Exercise data ▸

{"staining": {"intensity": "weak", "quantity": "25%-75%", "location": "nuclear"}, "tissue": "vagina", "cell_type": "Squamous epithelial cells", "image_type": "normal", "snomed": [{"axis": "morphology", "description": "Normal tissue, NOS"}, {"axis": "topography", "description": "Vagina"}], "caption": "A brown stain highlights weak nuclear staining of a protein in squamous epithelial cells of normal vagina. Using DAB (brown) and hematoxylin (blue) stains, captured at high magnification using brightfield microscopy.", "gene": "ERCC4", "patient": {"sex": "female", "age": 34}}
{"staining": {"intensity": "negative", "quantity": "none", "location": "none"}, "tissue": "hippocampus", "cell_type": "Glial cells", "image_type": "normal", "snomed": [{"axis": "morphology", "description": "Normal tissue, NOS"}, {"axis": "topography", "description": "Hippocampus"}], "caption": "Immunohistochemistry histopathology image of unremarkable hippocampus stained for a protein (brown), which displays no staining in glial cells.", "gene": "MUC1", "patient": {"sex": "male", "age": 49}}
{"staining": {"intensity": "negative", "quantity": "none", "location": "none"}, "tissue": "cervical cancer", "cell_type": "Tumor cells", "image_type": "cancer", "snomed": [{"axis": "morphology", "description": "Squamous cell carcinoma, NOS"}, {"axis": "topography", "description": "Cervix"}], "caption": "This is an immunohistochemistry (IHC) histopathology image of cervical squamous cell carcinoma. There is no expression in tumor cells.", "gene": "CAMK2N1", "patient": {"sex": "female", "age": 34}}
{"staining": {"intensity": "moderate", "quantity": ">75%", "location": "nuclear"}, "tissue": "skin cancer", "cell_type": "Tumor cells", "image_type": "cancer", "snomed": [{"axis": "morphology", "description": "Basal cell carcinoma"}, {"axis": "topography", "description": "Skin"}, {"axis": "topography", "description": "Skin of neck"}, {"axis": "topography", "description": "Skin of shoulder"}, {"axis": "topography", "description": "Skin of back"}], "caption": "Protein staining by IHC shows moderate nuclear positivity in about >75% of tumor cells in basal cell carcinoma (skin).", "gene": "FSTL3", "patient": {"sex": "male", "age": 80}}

What needs to be done ▸ Search the preceding listing for "Squamous", then copy every line that holds it.

Expected answer ▸
{"staining": {"intensity": "weak", "quantity": "25%-75%", "location": "nuclear"}, "tissue": "vagina", "cell_type": "Squamous epithelial cells", "image_type": "normal", "snomed": [{"axis": "morphology", "description": "Normal tissue, NOS"}, {"axis": "topography", "description": "Vagina"}], "caption": "A brown stain highlights weak nuclear staining of a protein in squamous epithelial cells of normal vagina. Using DAB (brown) and hematoxylin (blue) stains, captured at high magnification using brightfield microscopy.", "gene": "ERCC4", "patient": {"sex": "female", "age": 34}}
{"staining": {"intensity": "negative", "quantity": "none", "location": "none"}, "tissue": "cervical cancer", "cell_type": "Tumor cells", "image_type": "cancer", "snomed": [{"axis": "morphology", "description": "Squamous cell carcinoma, NOS"}, {"axis": "topography", "description": "Cervix"}], "caption": "This is an immunohistochemistry (IHC) histopathology image of cervical squamous cell carcinoma. There is no expression in tumor cells.", "gene": "CAMK2N1", "patient": {"sex": "female", "age": 34}}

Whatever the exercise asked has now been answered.